» About this exercise: Each entry is to be repeated word for word, and the images are to be dropped.
(Record extracts begins)
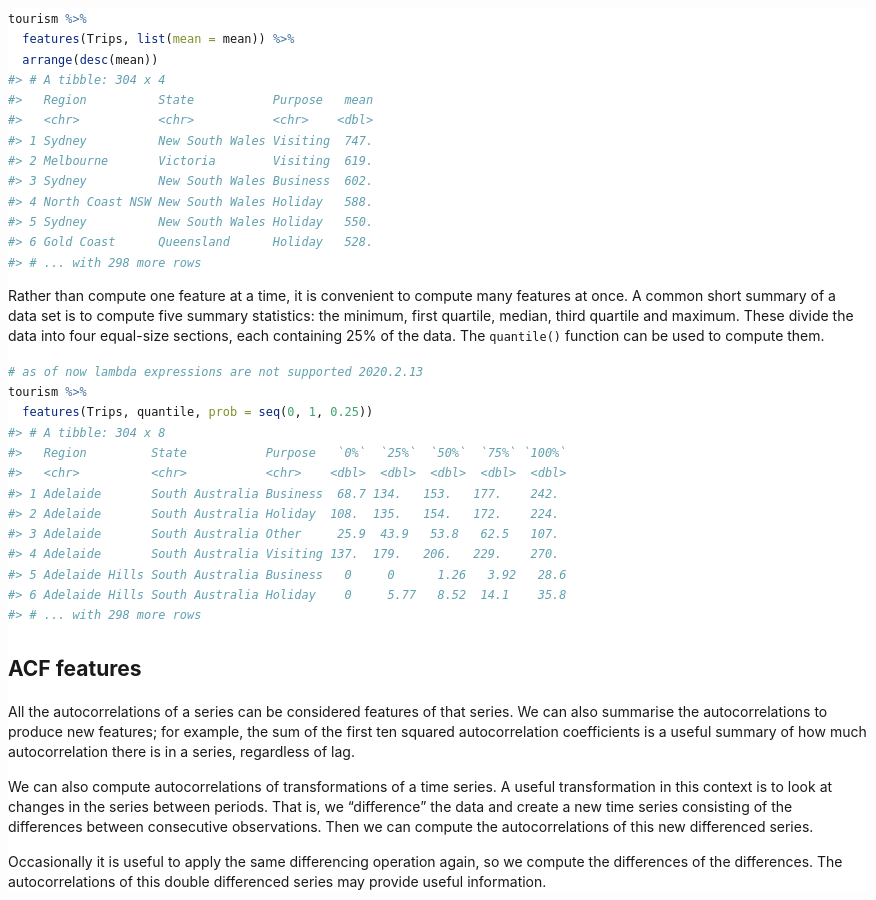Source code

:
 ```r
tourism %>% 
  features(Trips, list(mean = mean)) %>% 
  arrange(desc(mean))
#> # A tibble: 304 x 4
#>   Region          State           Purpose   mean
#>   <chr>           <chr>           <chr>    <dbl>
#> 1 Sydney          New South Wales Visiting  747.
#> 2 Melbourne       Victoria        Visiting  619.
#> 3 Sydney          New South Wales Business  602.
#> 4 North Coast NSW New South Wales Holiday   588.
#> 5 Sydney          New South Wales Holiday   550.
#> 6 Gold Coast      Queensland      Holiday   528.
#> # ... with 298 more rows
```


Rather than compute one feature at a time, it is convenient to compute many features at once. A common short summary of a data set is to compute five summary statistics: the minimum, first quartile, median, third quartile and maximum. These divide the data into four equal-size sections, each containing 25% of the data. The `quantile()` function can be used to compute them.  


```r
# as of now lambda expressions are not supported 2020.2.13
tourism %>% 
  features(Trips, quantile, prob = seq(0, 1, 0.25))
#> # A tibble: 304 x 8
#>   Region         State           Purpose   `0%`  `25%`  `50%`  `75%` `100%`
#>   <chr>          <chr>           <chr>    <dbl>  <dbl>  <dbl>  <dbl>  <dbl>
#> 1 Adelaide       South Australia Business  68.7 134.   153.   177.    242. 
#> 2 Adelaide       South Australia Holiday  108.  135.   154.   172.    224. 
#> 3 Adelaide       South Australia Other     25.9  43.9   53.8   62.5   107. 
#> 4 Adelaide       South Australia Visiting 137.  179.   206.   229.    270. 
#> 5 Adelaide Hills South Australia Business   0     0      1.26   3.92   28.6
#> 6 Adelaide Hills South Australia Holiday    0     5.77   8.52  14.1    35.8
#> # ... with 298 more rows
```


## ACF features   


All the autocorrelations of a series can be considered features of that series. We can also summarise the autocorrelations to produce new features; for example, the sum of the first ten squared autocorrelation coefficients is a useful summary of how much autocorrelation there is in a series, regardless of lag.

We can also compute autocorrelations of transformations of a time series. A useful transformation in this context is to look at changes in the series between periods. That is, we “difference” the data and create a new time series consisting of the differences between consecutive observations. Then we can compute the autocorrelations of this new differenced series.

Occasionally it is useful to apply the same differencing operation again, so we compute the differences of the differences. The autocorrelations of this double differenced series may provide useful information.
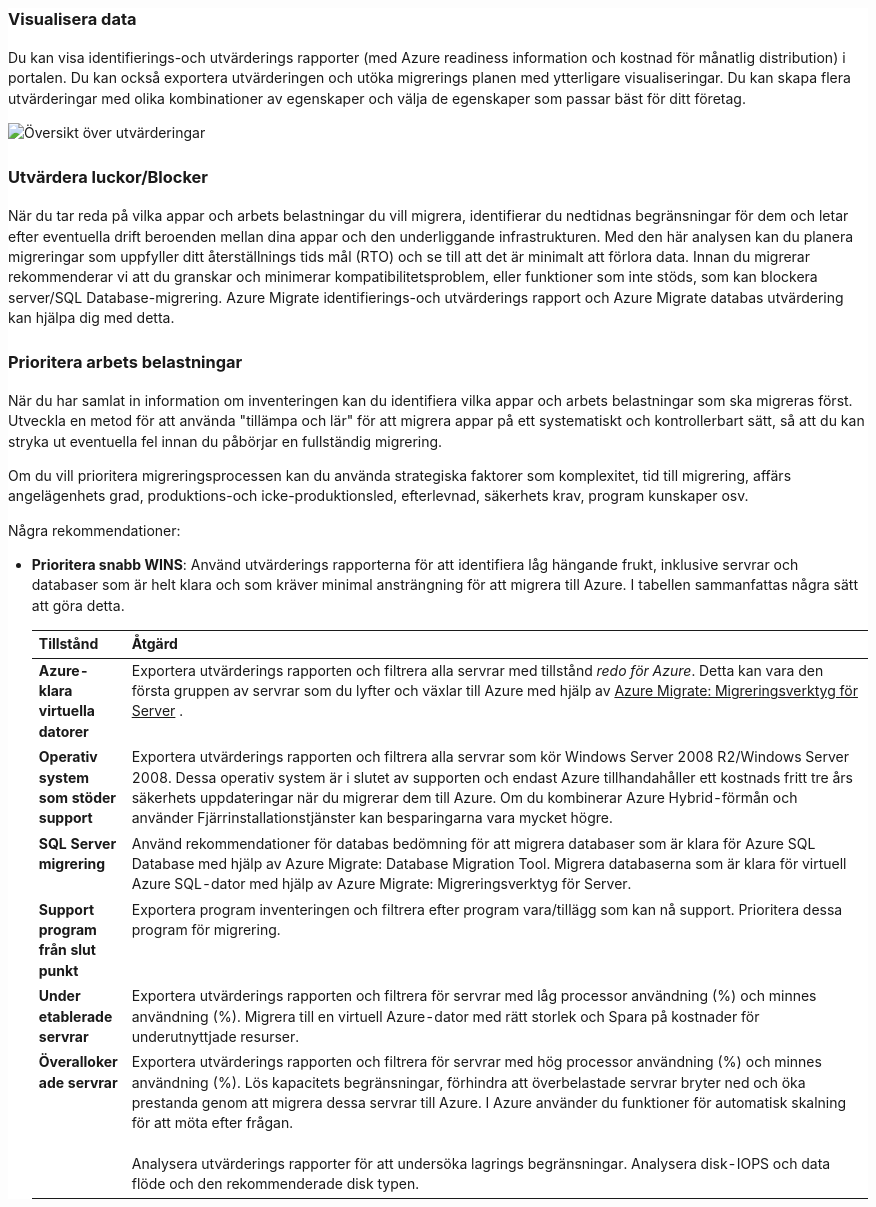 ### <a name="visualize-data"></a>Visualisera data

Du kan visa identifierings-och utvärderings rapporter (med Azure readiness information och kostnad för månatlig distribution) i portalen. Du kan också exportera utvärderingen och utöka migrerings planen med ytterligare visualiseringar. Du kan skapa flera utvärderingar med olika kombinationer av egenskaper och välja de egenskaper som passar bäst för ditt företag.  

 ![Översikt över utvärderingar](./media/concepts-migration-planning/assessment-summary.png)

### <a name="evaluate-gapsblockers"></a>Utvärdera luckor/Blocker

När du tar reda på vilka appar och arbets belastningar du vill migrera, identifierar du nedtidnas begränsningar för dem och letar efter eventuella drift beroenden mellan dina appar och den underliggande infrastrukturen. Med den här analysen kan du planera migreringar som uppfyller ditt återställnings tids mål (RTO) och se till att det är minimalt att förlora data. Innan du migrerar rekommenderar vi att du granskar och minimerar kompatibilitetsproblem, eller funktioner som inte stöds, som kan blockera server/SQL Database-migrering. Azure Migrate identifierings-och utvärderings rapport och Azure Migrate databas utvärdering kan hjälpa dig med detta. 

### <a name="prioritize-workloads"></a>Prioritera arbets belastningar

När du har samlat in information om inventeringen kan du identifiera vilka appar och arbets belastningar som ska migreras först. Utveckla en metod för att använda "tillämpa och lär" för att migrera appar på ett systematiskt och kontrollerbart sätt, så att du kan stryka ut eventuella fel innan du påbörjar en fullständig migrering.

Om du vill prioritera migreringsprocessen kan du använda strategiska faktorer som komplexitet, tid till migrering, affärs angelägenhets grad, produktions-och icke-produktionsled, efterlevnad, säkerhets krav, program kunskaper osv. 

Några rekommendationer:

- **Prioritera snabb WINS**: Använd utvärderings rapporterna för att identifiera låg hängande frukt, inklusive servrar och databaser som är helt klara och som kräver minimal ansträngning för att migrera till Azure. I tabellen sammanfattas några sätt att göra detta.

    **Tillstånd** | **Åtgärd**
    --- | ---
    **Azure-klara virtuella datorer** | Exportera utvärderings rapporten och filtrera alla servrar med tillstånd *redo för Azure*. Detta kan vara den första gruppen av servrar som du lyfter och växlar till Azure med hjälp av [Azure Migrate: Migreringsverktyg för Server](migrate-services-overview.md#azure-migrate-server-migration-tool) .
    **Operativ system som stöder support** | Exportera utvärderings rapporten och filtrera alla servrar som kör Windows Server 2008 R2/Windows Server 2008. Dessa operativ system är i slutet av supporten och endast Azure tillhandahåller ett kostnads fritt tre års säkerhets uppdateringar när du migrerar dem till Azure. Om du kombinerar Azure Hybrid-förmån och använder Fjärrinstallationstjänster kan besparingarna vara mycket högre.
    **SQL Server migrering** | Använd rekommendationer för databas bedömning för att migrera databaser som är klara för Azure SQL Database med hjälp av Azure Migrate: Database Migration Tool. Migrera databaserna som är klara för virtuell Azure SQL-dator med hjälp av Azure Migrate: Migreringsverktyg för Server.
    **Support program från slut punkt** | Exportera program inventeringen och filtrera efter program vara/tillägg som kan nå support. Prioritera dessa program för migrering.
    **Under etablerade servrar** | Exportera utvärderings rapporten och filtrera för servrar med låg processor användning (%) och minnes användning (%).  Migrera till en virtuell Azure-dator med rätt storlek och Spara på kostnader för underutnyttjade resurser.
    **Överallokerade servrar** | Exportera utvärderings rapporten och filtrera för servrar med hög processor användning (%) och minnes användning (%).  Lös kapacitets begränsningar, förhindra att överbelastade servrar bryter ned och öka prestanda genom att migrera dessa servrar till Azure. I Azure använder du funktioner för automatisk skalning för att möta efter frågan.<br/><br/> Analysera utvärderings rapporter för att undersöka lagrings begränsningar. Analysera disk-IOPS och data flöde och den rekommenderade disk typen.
(Record extracts ends)
» Exercise output:
Source code

:
 ```r
tourism %>% 
  features(Trips, list(mean = mean)) %>% 
  arrange(desc(mean))
#> # A tibble: 304 x 4
#>   Region          State           Purpose   mean
#>   <chr>           <chr>           <chr>    <dbl>
#> 1 Sydney          New South Wales Visiting  747.
#> 2 Melbourne       Victoria        Visiting  619.
#> 3 Sydney          New South Wales Business  602.
#> 4 North Coast NSW New South Wales Holiday   588.
#> 5 Sydney          New South Wales Holiday   550.
#> 6 Gold Coast      Queensland      Holiday   528.
#> # ... with 298 more rows
```


Rather than compute one feature at a time, it is convenient to compute many features at once. A common short summary of a data set is to compute five summary statistics: the minimum, first quartile, median, third quartile and maximum. These divide the data into four equal-size sections, each containing 25% of the data. The `quantile()` function can be used to compute them.  


```r
# as of now lambda expressions are not supported 2020.2.13
tourism %>% 
  features(Trips, quantile, prob = seq(0, 1, 0.25))
#> # A tibble: 304 x 8
#>   Region         State           Purpose   `0%`  `25%`  `50%`  `75%` `100%`
#>   <chr>          <chr>           <chr>    <dbl>  <dbl>  <dbl>  <dbl>  <dbl>
#> 1 Adelaide       South Australia Business  68.7 134.   153.   177.    242. 
#> 2 Adelaide       South Australia Holiday  108.  135.   154.   172.    224. 
#> 3 Adelaide       South Australia Other     25.9  43.9   53.8   62.5   107. 
#> 4 Adelaide       South Australia Visiting 137.  179.   206.   229.    270. 
#> 5 Adelaide Hills South Australia Business   0     0      1.26   3.92   28.6
#> 6 Adelaide Hills South Australia Holiday    0     5.77   8.52  14.1    35.8
#> # ... with 298 more rows
```


## ACF features   


All the autocorrelations of a series can be considered features of that series. We can also summarise the autocorrelations to produce new features; for example, the sum of the first ten squared autocorrelation coefficients is a useful summary of how much autocorrelation there is in a series, regardless of lag.

We can also compute autocorrelations of transformations of a time series. A useful transformation in this context is to look at changes in the series between periods. That is, we “difference” the data and create a new time series consisting of the differences between consecutive observations. Then we can compute the autocorrelations of this new differenced series.

Occasionally it is useful to apply the same differencing operation again, so we compute the differences of the differences. The autocorrelations of this double differenced series may provide useful information.
 ### <a name="visualize-data"></a>Visualisera data

Du kan visa identifierings-och utvärderings rapporter (med Azure readiness information och kostnad för månatlig distribution) i portalen. Du kan också exportera utvärderingen och utöka migrerings planen med ytterligare visualiseringar. Du kan skapa flera utvärderingar med olika kombinationer av egenskaper och välja de egenskaper som passar bäst för ditt företag.  

 ![Översikt över utvärderingar](./media/concepts-migration-planning/assessment-summary.png)

### <a name="evaluate-gapsblockers"></a>Utvärdera luckor/Blocker

När du tar reda på vilka appar och arbets belastningar du vill migrera, identifierar du nedtidnas begränsningar för dem och letar efter eventuella drift beroenden mellan dina appar och den underliggande infrastrukturen. Med den här analysen kan du planera migreringar som uppfyller ditt återställnings tids mål (RTO) och se till att det är minimalt att förlora data. Innan du migrerar rekommenderar vi att du granskar och minimerar kompatibilitetsproblem, eller funktioner som inte stöds, som kan blockera server/SQL Database-migrering. Azure Migrate identifierings-och utvärderings rapport och Azure Migrate databas utvärdering kan hjälpa dig med detta. 

### <a name="prioritize-workloads"></a>Prioritera arbets belastningar

När du har samlat in information om inventeringen kan du identifiera vilka appar och arbets belastningar som ska migreras först. Utveckla en metod för att använda "tillämpa och lär" för att migrera appar på ett systematiskt och kontrollerbart sätt, så att du kan stryka ut eventuella fel innan du påbörjar en fullständig migrering.

Om du vill prioritera migreringsprocessen kan du använda strategiska faktorer som komplexitet, tid till migrering, affärs angelägenhets grad, produktions-och icke-produktionsled, efterlevnad, säkerhets krav, program kunskaper osv. 

Några rekommendationer:

- **Prioritera snabb WINS**: Använd utvärderings rapporterna för att identifiera låg hängande frukt, inklusive servrar och databaser som är helt klara och som kräver minimal ansträngning för att migrera till Azure. I tabellen sammanfattas några sätt att göra detta.

    **Tillstånd** | **Åtgärd**
    --- | ---
    **Azure-klara virtuella datorer** | Exportera utvärderings rapporten och filtrera alla servrar med tillstånd *redo för Azure*. Detta kan vara den första gruppen av servrar som du lyfter och växlar till Azure med hjälp av [Azure Migrate: Migreringsverktyg för Server](migrate-services-overview.md#azure-migrate-server-migration-tool) .
    **Operativ system som stöder support** | Exportera utvärderings rapporten och filtrera alla servrar som kör Windows Server 2008 R2/Windows Server 2008. Dessa operativ system är i slutet av supporten och endast Azure tillhandahåller ett kostnads fritt tre års säkerhets uppdateringar när du migrerar dem till Azure. Om du kombinerar Azure Hybrid-förmån och använder Fjärrinstallationstjänster kan besparingarna vara mycket högre.
    **SQL Server migrering** | Använd rekommendationer för databas bedömning för att migrera databaser som är klara för Azure SQL Database med hjälp av Azure Migrate: Database Migration Tool. Migrera databaserna som är klara för virtuell Azure SQL-dator med hjälp av Azure Migrate: Migreringsverktyg för Server.
    **Support program från slut punkt** | Exportera program inventeringen och filtrera efter program vara/tillägg som kan nå support. Prioritera dessa program för migrering.
    **Under etablerade servrar** | Exportera utvärderings rapporten och filtrera för servrar med låg processor användning (%) och minnes användning (%).  Migrera till en virtuell Azure-dator med rätt storlek och Spara på kostnader för underutnyttjade resurser.
    **Överallokerade servrar** | Exportera utvärderings rapporten och filtrera för servrar med hög processor användning (%) och minnes användning (%).  Lös kapacitets begränsningar, förhindra att överbelastade servrar bryter ned och öka prestanda genom att migrera dessa servrar till Azure. I Azure använder du funktioner för automatisk skalning för att möta efter frågan.<br/><br/> Analysera utvärderings rapporter för att undersöka lagrings begränsningar. Analysera disk-IOPS och data flöde och den rekommenderade disk typen.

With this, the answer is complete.